I am from a migrant background. Consequently we had very little as children yet somehow for my seventh birthday my parents bought me a Barbie doll. My excitement waned very quickly on realising how limited Barbie was in wardrobe choices. I was totally fixated on Barbie having adventures and one dress didn’t cut it. I knew I couldn’t say anything as I didn’t want to disappoint my parents. They had gained so much pleasure in buying me something I wanted. I must have sat on my bed for hours reflecting on how to solve my dilemma.
My mother did a lot of sewing, both by hand and on a very basic model sewing machine. It was a way of saving on expenses. I began collecting scraps of fabric she had discarded.

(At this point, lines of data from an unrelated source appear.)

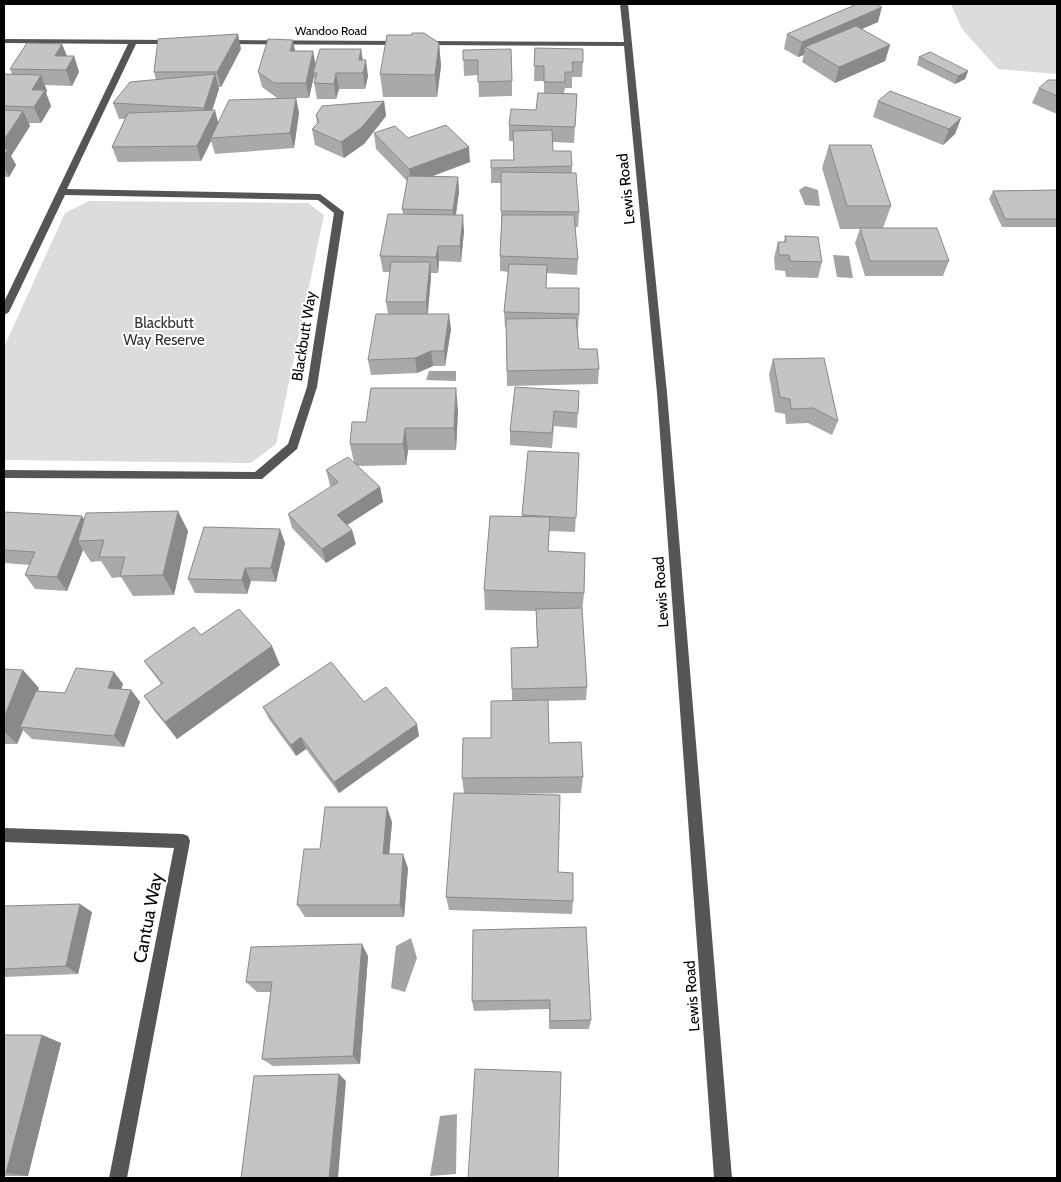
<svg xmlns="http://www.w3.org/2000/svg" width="1061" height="1182" viewBox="0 0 1061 1182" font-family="Cabin,sans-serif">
	<rect width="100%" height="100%" fill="#fff"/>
	<path fill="#dcdcdc" d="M951,4H1057V74L998,69L962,29Z
		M89,201L308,203L324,215L276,444L251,463L4,460V347L65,213Z"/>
	<path fill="#a3a3a3" d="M805,186L818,190L820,206L805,205L799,190Z
		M833,255L849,256L853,278L837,277Z
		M429,371H456V381L426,380Z
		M411,938L417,958L405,992L391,988L396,946Z
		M457,1114L456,1174L430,1176L440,1116Z"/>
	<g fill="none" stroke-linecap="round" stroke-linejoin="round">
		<path fill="#555" fill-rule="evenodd" d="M620,4H628L667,393L732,1178H714L657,393L624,46L424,45L420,43L424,41L624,42Z
			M4,39L174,40L178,42L174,44H136L67,189L320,194L344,212L317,387L297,449L262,479L4,478V470L255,472L288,444L307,387L334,213L318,200L65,195L9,312L4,315V302L128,44L4,43Z
			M221,40L401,41L405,43L401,45L224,44H221Z
			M4,828L183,834L188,836L190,841L127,1178H109L174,848L4,842Z"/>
	</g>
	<path fill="#a9a9a9" d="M878,22L861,29L890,45L885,61L835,83L802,62L804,55L798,57L784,49L787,34Z
		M412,35L439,43L441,66L437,97H383L380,74Z
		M62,44L67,56H74L79,72L72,86L45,85L47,91L46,93L51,106L41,123H29L30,126L11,156L16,165L9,177H4V74H12L10,69Z
		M535,48L583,62L582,77H572V88H565L564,93L577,94L574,143L553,142V151L572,166V173L579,212L578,227H575L578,259L577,275L547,273L546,288L579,314L578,329H577L579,349L599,369L598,384L507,386L506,327H505L504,312L508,272L500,271V256L501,227V183H491V168L514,160L513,141H509V125L536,110L544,93V81H534Z
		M241,49L221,87H218L219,89L212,110L218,122L277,98L262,87L258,72L295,51L315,65L361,49L363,60L368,76L365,89H339L336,99H317L314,83L315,81L314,76L309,98H296L299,113L294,148L215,154L211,141L201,161L118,162L112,147L125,119H119L113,103L156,80L154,72Z
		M463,50L512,81V96L479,97L478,75L464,76Z
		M919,57L968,71L965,79L955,84L917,65Z
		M1057,80V114L1032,103L1039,88Z
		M384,101L386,116L364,144L344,158L315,145L312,129L317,124L316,115Z
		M878,101L961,118L955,134L943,145L873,117Z
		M374,133L408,138L470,162L433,176L458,177L459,192L456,215L464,231L461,262L439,261L438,273H431V278L428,314L451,329L445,366H433L417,373L371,375L368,360L388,314L386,302L390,272H383L380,256L403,214L402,209L407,181L376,149Z
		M829,145L891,206L883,228L949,261L943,276H865L855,243L860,229H840L822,168Z
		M1057,190V227H1002L989,199L993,191Z
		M785,236L822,262L818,278L786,277L785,271L775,270L774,258L778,242H784Z
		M773,359L838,421L832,435L808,423L786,424L785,414L775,412L769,374Z
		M579,391L577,428L554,426L552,448L510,445V431Z
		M458,410L456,450H408L406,465L357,466L380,487L383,502L347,525L352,530L356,544L326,563L292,528L288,514L331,487L330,485L326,470L354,463L350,444L366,422Z
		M528,451L579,453L575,532L549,531L548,551L584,593L582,613L587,687L586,700L548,701L549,743L583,777L581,793L505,794L558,872L573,901L572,914L449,910L446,897L464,793L462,778L491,738L512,700L511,648L537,647L536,611L485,610L484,590L522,516Z
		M4,512L84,519L188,531L174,595L133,596L121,577L112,578L101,561L91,562L83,550L67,591L35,589L25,575L30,565L4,563Z
		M285,543L276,582L251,581L247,594L195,593L188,579Z
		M201,635L280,665L177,739L156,713L144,696L161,684L144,661Z
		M4,669L39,688L37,691L65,693L114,672L123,684L121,689L131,690L140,702L124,747L32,739L23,730L17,744H4Z
		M364,702L419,736L339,793L306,749L296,756L269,719L263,707Z
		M392,822L389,854L408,868L404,917H305L297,905L320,849Z
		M4,906L92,912L78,974L4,977Z
		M473,930L591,1020L589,1029H549V1009L474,1011L472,1001Z
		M368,956L360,1064L273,1066L262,1059L271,992H257L246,982Z
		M4,1035H42L61,1043L28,1176H4Z"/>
	<path fill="#898989" d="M882,7L878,22L812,51L805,47L804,55L798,57L802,42Z
		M238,34L241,49L221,87L217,72Z
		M293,40L296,55L290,51Z
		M439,43L441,66L437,97L435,75Z
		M62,44L68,59L55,56Z
		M890,45L885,61L835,83L839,67Z
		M361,49L363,65L359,60Z
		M313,51L316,66L313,73L314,76L309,98L306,83Z
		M74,56L79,72L72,86L66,70Z
		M366,60L368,76L365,89L363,73Z
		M968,71L965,79L955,84L958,76Z
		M336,73L339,89L336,99L334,84Z
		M215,74L219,89L208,123L215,110L219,126L211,138V141L201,161L197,146L208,123L204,108Z
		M41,75L47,91L46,93L51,106L41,123L34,107L32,90Z
		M296,98L299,113L294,148L290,133Z
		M384,101L386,116L364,144L344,158L341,142Z
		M23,111L30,126L11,156L16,165L9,177L4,167V140Z
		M961,118L955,134L943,145L949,129Z
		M469,147L470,162L411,184L409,169Z
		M458,177L459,192L454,226L453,210Z
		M463,215L464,231L461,262L460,246Z
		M438,246L439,261L438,273L436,257Z
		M430,262L431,278L427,317L426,302Z
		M449,314L451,329L445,366L444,351Z
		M431,351L433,366L417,373L415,358Z
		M456,388L458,410L456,450L454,428Z
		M405,428L408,450L406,465L403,444Z
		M380,487L383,502L341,529L337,515Z
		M178,511L188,531L174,595L163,575Z
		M82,516L91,530L78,541L83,550L67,591L57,577Z
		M280,529L285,543L276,582L271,568Z
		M352,530L356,544L326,563L322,549Z
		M245,568L251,581L247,594L242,580Z
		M272,646L280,665L177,739L165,722Z
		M23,670L39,688L24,728L20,727L23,730L17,744L4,731V718Z
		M114,672L123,684L117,700L108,688Z
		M131,690L140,702L124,747L114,736Z
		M417,724L419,736L339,793L334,782Z
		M301,737L306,749L296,756L291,745Z
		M387,807L392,822L388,868L383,854Z
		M403,854L408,868L404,917L400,905Z
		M80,904L92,912L78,974L66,966Z
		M362,944L368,956L360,1064L353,1056Z
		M42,1035L61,1043L28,1176L6,1173Z
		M339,1074L346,1081L338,1178H329Z"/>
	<path fill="#c4c4c4" stroke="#898989" d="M857,4H876L882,7L802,42L787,34Z
		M856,26L890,45L839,67L805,47Z
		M412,33H424L439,43L435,75L380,74L387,35H412Z
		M238,34L217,72H154L158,39Z
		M268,39L293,40L290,51H313L306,83H274L258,72Z
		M27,43L62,44L55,56H74L66,70L10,69Z
		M535,48L583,49V62H572L573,72H565V82H544V66H534Z
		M320,49H361L359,60H366L363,73H336L334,84L314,83L317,73H313Z
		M511,49L512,81L478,82V60H463V50Z
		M930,52L968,71L958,76L919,57Z
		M4,74L41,75L32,90H45L34,107L4,106Z
		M215,74L204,108L113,103L130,82Z
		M1048,80H1057V96L1039,88Z
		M890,91L961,118L949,129L878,101Z
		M538,93L577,94L575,127L509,125L511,109L536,110Z
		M296,98L290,133L211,138L229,100Z
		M384,101L361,128L341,142L312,129L319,122L316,115L322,106Z
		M4,110L23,111L4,140Z
		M215,110L197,146L112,147L128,113Z
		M446,125L469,147L409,169L374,133L395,126L408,138Z
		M552,130L553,151H571L572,166L491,168V160H514L513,131Z
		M829,145H871L891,206H847Z
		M4,149H8L4,156Z
		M501,172L576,173L579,212L501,211Z
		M408,176L458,177L453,210L402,209Z
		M1057,190V219H1005L993,191Z
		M388,214L463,215L460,246H438L436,257L380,256Z
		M502,215H574L578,259L500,256Z
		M860,228H937L949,261H870Z
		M785,236L818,237L822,262L790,261L789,255H779L778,242H786Z
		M391,262H430L426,302H386Z
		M509,264L547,265L546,288H579V314L504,312Z
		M376,314H449L444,351H431L415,358L368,360Z
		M576,318L579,349H597L599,369L507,371L506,319Z
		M824,358L838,421L813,408L791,409L790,399L780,397L773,359Z
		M515,387L579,391L578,413L554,411L552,433L510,431Z
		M371,388H456L454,428H405L403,444H350L352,422H366Z
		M528,451L579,453L576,518L522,515Z
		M348,457L380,487L337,515L352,530L322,549L288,514L338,482L326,470Z
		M178,511L163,575L120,576L125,557H99L104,540L78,541L86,513Z
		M4,512L82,516L57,577L25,575L35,552L4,550Z
		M490,516L550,517L548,551L585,553L584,593L484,590Z
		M204,527L280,529L271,568H245L242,580L188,579Z
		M582,608L587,687L512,689L511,648L538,647L536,609Z
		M239,609L272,646L165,722L144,696L163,683L144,661L194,627L201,635Z
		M331,662L364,702L386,687L417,724L334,782L301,737L291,745L263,707Z
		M76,668L114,672L108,688L131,690L114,736L20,727L36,691L65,693Z
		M4,669L23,670L4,718Z
		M548,700L549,743L581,742L583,777L462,778L463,738H491V701Z
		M454,793L560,795L558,872L573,873V901L446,897Z
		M325,807H387L383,854H403L400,905H297L304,849H320Z
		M80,904L66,966L4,969V906Z
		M586,927L591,1020L550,1021V1000L472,1001L473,930Z
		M362,944L353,1056L262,1059L272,982H246L251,947Z
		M4,1035H42L6,1173H4Z
		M475,1069L561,1072L558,1178H468Z
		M339,1074L329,1178H241L254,1076Z"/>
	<g text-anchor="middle" stroke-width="4" stroke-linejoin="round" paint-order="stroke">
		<g font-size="12" fill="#000" stroke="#fff">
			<text x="331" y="35">Wandoo Road</text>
		</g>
		<g font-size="15" fill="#000" stroke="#fff">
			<text transform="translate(626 189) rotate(-96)" y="5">Lewis Road</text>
			<text transform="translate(304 336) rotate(-81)" y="5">Blackbutt Way</text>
			<text transform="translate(661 592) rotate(-94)" y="5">Lewis Road</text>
			<text transform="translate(692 996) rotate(-94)" y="5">Lewis Road</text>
		</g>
		<g font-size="15" fill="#333" stroke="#fff">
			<text x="164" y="328">Blackbutt<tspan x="164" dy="17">Way Reserve</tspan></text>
		</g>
		<g font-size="18" fill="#000" stroke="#fff">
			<text transform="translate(148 918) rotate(-79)" y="6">Cantua Way</text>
		</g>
	</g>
	<rect width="1061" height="1182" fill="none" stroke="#000000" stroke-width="10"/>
</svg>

I began watching every little thing she did. By my eighth birthday Barbie had an outfit for every occasion but the piece de resistance was a skiing ensemble. I had begged my mother to find some fur and I had made a hooded jacket, a type of leggings and trimmed the hood with white fur and then made Barbie fur boots.

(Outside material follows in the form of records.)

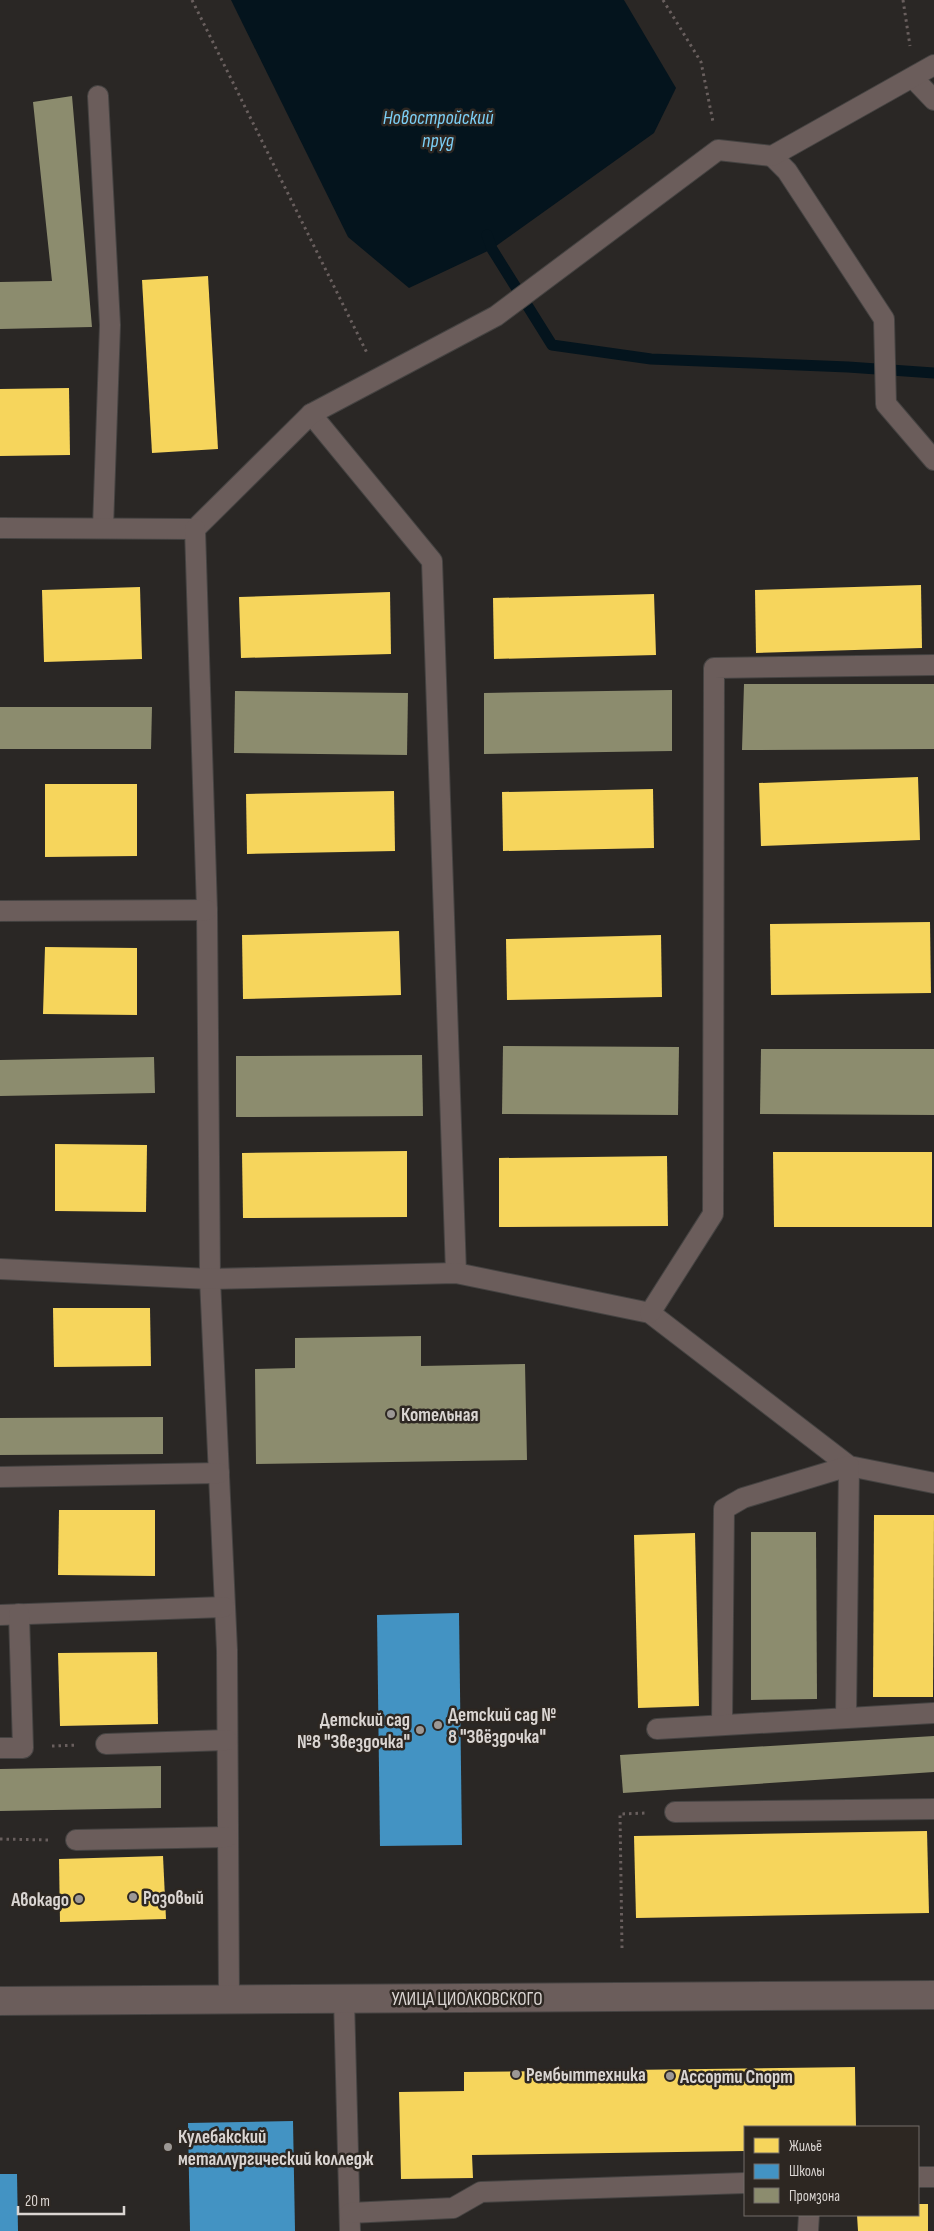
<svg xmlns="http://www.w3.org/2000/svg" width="934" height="2231" font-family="'Sofia Sans Condensed',sans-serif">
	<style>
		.water { fill: #04141d }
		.homes { fill: #f6d55c }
		.schools { fill: #4393c3 }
		.industry { fill: #8c8c6e }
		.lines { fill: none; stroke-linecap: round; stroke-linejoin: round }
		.stream { stroke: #04141d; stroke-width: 11 }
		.service-casing { stroke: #454342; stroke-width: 22 }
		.tertiary-casing { stroke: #454342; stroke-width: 30 }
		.path { stroke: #695f5e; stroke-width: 3; stroke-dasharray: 2.5 4; stroke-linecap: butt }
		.service { stroke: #6b5d5b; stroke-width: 20 }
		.tertiary { stroke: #6b5d5b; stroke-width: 28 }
		.poi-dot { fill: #9c9895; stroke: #2d2722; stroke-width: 2 }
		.labels { text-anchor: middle; stroke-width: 5; stroke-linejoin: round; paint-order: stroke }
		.poi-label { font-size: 19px; font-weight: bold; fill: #dad5d2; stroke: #2d2722; text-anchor: start }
		.street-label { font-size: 19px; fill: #dad5d2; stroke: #2d2722 }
		.water-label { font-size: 20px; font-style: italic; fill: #7ccff6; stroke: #2d2722 }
	</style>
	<rect width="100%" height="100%" fill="#2a2725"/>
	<path class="water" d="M231,0h393l52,88 -22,45 -162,116 -83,39 -61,-51z"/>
	<g class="homes">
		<path d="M208,276l10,173 -66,4 -10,-173z"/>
		<path d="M69,388l1,67 -70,1v-67z"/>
		<path d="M921,585l1,63 -166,5 -1,-63z"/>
		<path d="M140,587l2,72 -98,3 -2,-72z"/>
		<path d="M390,592l1,62 -150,4 -2,-61z"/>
		<path d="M654,594l2,61 -162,4 -1,-61z"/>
		<path d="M918,777l2,63 -159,6 -2,-63z"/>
		<path d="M45,784h92v72l-92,1z"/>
		<path d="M653,789l1,59 -151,3 -1,-59z"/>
		<path d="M394,791l1,60 -148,3 -1,-60z"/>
		<path d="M930,922l1,71 -160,2 -1,-71z"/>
		<path d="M399,931l2,64 -158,4 -1,-64z"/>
		<path d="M661,935l1,62 -155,3 -1,-61z"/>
		<path d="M45,947l92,1v67l-94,-1z"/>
		<path d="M55,1144l92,1 -1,67 -91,-1z"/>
		<path d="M407,1151v66l-164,1 -1,-65z"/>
		<path d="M773,1152h159v75h-158z"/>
		<path d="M667,1156l1,70 -169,1v-69z"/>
		<path d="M53,1308h97l1,58 -97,1z"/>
		<path d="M59,1510h96v66l-97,-1z"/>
		<path d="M874,1515h60l-1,182h-60z"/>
		<path d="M695,1533l4,173 -61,2 -4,-173z"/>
		<path d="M157,1652l1,72 -98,2 -2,-73z"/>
		<path d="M927,1831l2,82 -293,5 -2,-82z"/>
		<path d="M163,1856l3,63 -106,3 -1,-63z"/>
		<path d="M855,2067l1,60h-111v24l-273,4 1,23 -72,1 -2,-87 65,-1v-19z"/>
		<path d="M918,2204h10v27h-70l-1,-16h61z"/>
	</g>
	<g class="schools">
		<path d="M459,1613l3,232 -82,1 -3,-231z"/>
		<path d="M293,2121l2,110h-105l-2,-108z"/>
		<path d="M0,2174h17l1,57h-18z"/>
	</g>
	<g class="industry">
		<path d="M72,96l20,231 -92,2v-47l52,-1 -19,-179z"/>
		<path d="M744,684h190v65l-192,1z"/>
		<path d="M672,690v61l-188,3v-61z"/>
		<path d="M235,691l173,2 -1,62 -173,-2z"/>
		<path d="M0,707h152l-1,42h-151z"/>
		<path d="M503,1046l176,1 -1,68 -176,-1z"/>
		<path d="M761,1049h173v66l-174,-1z"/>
		<path d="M422,1055l1,61 -187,1v-61z"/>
		<path d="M154,1057l1,36 -155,3v-36z"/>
		<path d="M421,1336v30l104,-2 2,96 -271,4 -1,-95 40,-1v-30z"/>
		<path d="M163,1417v37l-163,1v-37z"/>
		<path d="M751,1532h65l1,167 -66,1z"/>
		<path d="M934,1736v36l-311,21 -3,-38z"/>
		<path d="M161,1766v42l-161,3v-42z"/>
	</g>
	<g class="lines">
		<path class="stream" d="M487,235l5,14 60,96 99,14 197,8 86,6"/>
		<g class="service-casing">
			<g id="service">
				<path d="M913,78l21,22"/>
				<path d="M98,96l12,229 -7,203"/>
				<path d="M772,156l15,15 97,148 2,85 48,56"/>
				<path d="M311,414l121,147 24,712"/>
				<path d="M0,528l195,1 116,-115 185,-98 222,-166 54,6 162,-91"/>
				<path d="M195,529l12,381 3,369 17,371 2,349"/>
				<path d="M0,911l207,-1"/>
				<path d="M0,1269l210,10 246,-6 194,40 199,153 85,17"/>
				<path d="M650,1313l63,-99 1,-546 220,-3"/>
				<path d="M0,1477l219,-4"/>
				<path d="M0,1615l224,-8"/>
				<path d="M722,1725l2,-216 19,-11 106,-32 -3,252"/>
				<path d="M657,1729l277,-16"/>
				<path d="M106,1744l121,-4"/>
				<path d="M0,1748h23l-4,-134"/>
				<path d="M675,1812l259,-3"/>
				<path d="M76,1840l151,-3"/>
				<path d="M344,1999l6,232"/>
				<path d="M918,2177h16"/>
				<path d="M350,2213l103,-5 28,-16 264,-9"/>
				<path d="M808,2231l1,-16"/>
			</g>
		</g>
		<g class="tertiary-casing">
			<path id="tertiary" d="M0,2001l934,-6"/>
		</g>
		<g class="path">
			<path d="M192,0l175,353"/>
			<path d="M663,0l38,62 12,60"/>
			<path d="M903,0l7,46"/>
			<path d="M52,1746l26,-1"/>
			<path d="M0,1839l48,1"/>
			<path d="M622,1948l-2,-134 27,-1"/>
		</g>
		<use href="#service" class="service"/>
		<use href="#tertiary" class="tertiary"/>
	</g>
	<g class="poi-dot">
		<circle cx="391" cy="1414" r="5"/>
		<circle cx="438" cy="1725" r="5"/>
		<circle cx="420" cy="1730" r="5"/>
		<circle cx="133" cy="1897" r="5"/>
		<circle cx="79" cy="1899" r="5"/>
		<circle cx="516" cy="2074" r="5"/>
		<circle cx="670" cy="2076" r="5"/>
		<circle cx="168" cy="2147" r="5"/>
	</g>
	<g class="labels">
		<g class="poi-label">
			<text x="401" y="1421">Котельная</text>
			<text x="448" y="1721">Детский сад №<tspan x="448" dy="22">8 "Звёздочка"</tspan></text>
			<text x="410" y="1726" text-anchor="end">Детский сад<tspan x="410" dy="22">№8 "Звездочка"</tspan></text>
			<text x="143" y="1904">Розовый</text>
			<text x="69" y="1906" text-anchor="end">Авокадо</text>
			<text x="526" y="2081">Рембыттехника</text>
			<text x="680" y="2083">Ассорти Спорт</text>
			<text x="178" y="2143">Кулебакский<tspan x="178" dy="22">металлургический колледж</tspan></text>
		</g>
		<g class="street-label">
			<text x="467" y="2005">УЛИЦА ЦИОЛКОВСКОГО</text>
		</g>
		<g class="water-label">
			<text x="438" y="124">Новостройский<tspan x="438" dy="23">пруд</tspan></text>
		</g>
	</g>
	<rect x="744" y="2126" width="175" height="90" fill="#2d2722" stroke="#726d68"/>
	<rect x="754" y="2138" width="25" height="15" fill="#f6d55c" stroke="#726d68"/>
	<text x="789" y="2151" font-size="15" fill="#dad5d2">Жильё</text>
	<rect x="754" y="2164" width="25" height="15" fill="#4393c3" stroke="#726d68"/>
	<text x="789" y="2176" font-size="15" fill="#dad5d2">Школы</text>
	<rect x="754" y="2188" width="25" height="15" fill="#8c8c6e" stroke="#726d68"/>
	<text x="789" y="2201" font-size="15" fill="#dad5d2">Промзона</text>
	<path d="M18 2206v8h106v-8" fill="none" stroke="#dad5d2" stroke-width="2.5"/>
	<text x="25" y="2206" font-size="15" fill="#dad5d2" stroke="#2d2722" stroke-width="4" paint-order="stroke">20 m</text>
</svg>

Bent paddle pop sticks covered in Cadbury’s chocolate silver foil wrappers made excellent skis. I salvaged match-stick boxes to glue together to make a dressing table, scavenged any larger boxes I could find to make tables, chairs and even a wardrobe. A doll house from my parents was out of the question so I created my own. Why not, I had the furniture?
Was everything as good a quality as it could have been? I was seven when I started so perhaps not but I got better as I got older. I begged my Mother to buy me magazines with patterns, nagged her and my aunties to give me sewing lessons, and finally nagged my Ma (what I called her) enough to let me use her machine. Along the way I got so much input from people that even when I became self-sufficient I loved running things past them. There are always ways to improve things. Home-made can be outstanding at times. Ask anyone still alive (lol Ma) who had ever tasted her bottled tomato sauces.
Compromise always sounds like someone is giving in. I see it as finding a way to make things work that costs us nothing but time and effort. If the commitment is real the process irons out the creases very easily.